__What the task requires__
Repeat the lines of the listing verbatim, starting at the line that contains "Find regions matching" and ending at the final line of the listing, and leave the pictures out of your answer.

-- Start of Entries provided --

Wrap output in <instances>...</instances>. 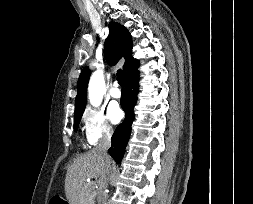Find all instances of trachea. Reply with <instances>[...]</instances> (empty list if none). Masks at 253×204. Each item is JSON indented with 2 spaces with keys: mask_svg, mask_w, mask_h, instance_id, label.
<instances>
[{
  "mask_svg": "<svg viewBox=\"0 0 253 204\" xmlns=\"http://www.w3.org/2000/svg\"><path fill=\"white\" fill-rule=\"evenodd\" d=\"M117 80L121 86H124V74L122 70L117 71Z\"/></svg>",
  "mask_w": 253,
  "mask_h": 204,
  "instance_id": "obj_1",
  "label": "trachea"
}]
</instances>
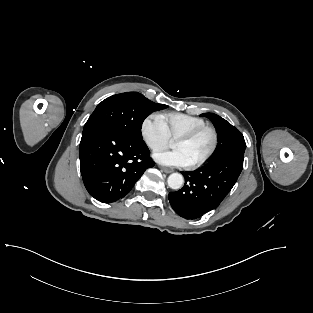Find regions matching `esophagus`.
<instances>
[{
	"label": "esophagus",
	"instance_id": "esophagus-1",
	"mask_svg": "<svg viewBox=\"0 0 313 313\" xmlns=\"http://www.w3.org/2000/svg\"><path fill=\"white\" fill-rule=\"evenodd\" d=\"M160 169L165 172V173H172L173 169L172 168H166V167H160Z\"/></svg>",
	"mask_w": 313,
	"mask_h": 313
}]
</instances>
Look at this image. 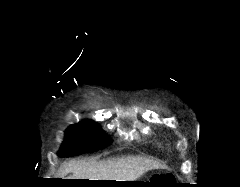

-- End of Entries provided --

__Solution to this exercise__
Find regions matching `esophagus`.
<instances>
[{
	"label": "esophagus",
	"instance_id": "esophagus-1",
	"mask_svg": "<svg viewBox=\"0 0 313 313\" xmlns=\"http://www.w3.org/2000/svg\"><path fill=\"white\" fill-rule=\"evenodd\" d=\"M160 169L165 172V173H172L173 169L172 168H166V167H160Z\"/></svg>",
	"mask_w": 313,
	"mask_h": 313
}]
</instances>
Look at this image. 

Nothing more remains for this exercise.